■ **EXERCISE INSTRUCTIONS**
From the entries below, output the line with "[89,271,99,283] 8 -> [230,198,259,210] eight" and each following line up to and including the line with "[350,508,462,525] 4 total", exactly as written.

■ **EXTRACTED DATA**
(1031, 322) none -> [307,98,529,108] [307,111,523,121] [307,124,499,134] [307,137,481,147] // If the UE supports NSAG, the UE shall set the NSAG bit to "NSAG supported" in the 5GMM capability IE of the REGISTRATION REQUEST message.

...

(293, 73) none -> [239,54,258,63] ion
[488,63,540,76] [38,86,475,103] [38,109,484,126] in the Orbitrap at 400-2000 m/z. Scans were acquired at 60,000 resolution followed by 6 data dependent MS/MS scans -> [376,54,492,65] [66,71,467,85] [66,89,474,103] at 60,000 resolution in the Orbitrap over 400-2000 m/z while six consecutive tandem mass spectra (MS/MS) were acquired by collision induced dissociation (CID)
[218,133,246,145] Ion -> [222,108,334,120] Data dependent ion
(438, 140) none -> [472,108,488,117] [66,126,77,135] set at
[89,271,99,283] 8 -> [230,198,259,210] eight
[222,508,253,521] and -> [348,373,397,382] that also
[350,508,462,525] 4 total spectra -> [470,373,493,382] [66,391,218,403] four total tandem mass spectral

■ **SOLUTION BELOW**
[89,271,99,283] 8 -> [230,198,259,210] eight
[222,508,253,521] and -> [348,373,397,382] that also
[350,508,462,525] 4 total spectra -> [470,373,493,382] [66,391,218,403] four total tandem mass spectral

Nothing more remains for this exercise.